— Task brief —
Check each line of the material that follows, and copy those holding the string "suspecte".
☆ ☆ ☆ ☆
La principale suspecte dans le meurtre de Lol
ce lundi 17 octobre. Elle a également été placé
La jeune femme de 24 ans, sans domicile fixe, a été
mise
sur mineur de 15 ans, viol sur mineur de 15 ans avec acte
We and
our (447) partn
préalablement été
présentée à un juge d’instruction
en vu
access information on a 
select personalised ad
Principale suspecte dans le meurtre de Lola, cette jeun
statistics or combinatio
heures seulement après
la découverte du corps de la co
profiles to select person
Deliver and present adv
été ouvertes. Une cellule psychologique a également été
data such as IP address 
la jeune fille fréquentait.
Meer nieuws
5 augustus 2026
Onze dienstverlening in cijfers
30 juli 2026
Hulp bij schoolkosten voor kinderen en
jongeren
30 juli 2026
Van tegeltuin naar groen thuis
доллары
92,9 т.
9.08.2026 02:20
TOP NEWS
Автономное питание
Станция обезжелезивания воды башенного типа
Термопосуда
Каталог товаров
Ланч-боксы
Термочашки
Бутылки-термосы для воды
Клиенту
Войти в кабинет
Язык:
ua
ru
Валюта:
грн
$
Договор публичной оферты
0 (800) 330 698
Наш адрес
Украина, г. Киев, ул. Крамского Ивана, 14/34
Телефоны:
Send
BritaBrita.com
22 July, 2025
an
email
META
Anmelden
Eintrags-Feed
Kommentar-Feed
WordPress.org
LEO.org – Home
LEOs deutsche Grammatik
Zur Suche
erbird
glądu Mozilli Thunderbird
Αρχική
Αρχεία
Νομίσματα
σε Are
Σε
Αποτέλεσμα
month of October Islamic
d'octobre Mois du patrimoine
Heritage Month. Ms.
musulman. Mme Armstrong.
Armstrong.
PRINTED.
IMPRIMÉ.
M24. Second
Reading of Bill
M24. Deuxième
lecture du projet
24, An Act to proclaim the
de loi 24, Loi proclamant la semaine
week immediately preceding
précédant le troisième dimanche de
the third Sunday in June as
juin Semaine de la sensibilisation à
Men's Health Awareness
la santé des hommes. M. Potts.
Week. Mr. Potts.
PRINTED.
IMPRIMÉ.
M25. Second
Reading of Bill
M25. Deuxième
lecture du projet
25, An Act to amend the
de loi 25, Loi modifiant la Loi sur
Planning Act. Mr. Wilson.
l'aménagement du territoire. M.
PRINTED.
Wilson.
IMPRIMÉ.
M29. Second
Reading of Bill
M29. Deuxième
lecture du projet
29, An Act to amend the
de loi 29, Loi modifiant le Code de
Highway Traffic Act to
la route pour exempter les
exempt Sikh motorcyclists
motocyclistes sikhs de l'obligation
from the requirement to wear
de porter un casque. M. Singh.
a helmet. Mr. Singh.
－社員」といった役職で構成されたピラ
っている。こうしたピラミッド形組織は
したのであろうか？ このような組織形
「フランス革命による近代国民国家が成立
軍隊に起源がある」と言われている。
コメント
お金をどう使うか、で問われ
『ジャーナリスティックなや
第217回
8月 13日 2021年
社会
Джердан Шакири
☆ ☆ ☆ ☆
— Solved exercise —
La principale suspecte dans le meurtre de Lol
Principale suspecte dans le meurtre de Lola, cette jeun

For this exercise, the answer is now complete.